--- start Passage given ---

FIG. 11 depicts a representation of an embodiment for treating a
portion of a formation having hydrocarbon containing layer 140
between upper nahcolite bed 144 and lower nahcolite bed 144'. In an
embodiment, nahcolite beds 144, 144' have thicknesses of about 5 m
and include relatively large amounts of nahcolite (for example,
over about 50 weight percent nahcolite). In the embodiment,
hydrocarbon containing layer 140 is at a depth of over 595 meters
below the surface, has a thickness of 40 m or more and has oil
shale with an average richness of over 0.1 liters per kg.
Hydrocarbon containing layer 140 may contain relatively little
nahcolite, though the hydrocarbon containing layer may contain some
seams of nahcolite typically with thicknesses less than 3 m.

--- end Passage given ---

## Problem
In the oil shale passage, rewrite the part from "FIG. 11 depicts" to "liters per kg.", replacing "nahcolite" with "trona". These lines come from a separate source.

--- start Dataset ---

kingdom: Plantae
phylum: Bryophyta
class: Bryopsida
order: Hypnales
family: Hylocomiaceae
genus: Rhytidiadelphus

--- end Dataset ---

## Finished exercise
FIG. 11 depicts a representation of an embodiment for treating a
portion of a formation having hydrocarbon containing layer 140
between upper trona bed 144 and lower trona bed 144'. In an
embodiment, trona beds 144, 144' have thicknesses of about 5 m
and include relatively large amounts of trona (for example,
over about 50 weight percent trona). In the embodiment,
hydrocarbon containing layer 140 is at a depth of over 595 meters
below the surface, has a thickness of 40 m or more and has oil
shale with an average richness of over 0.1 liters per kg.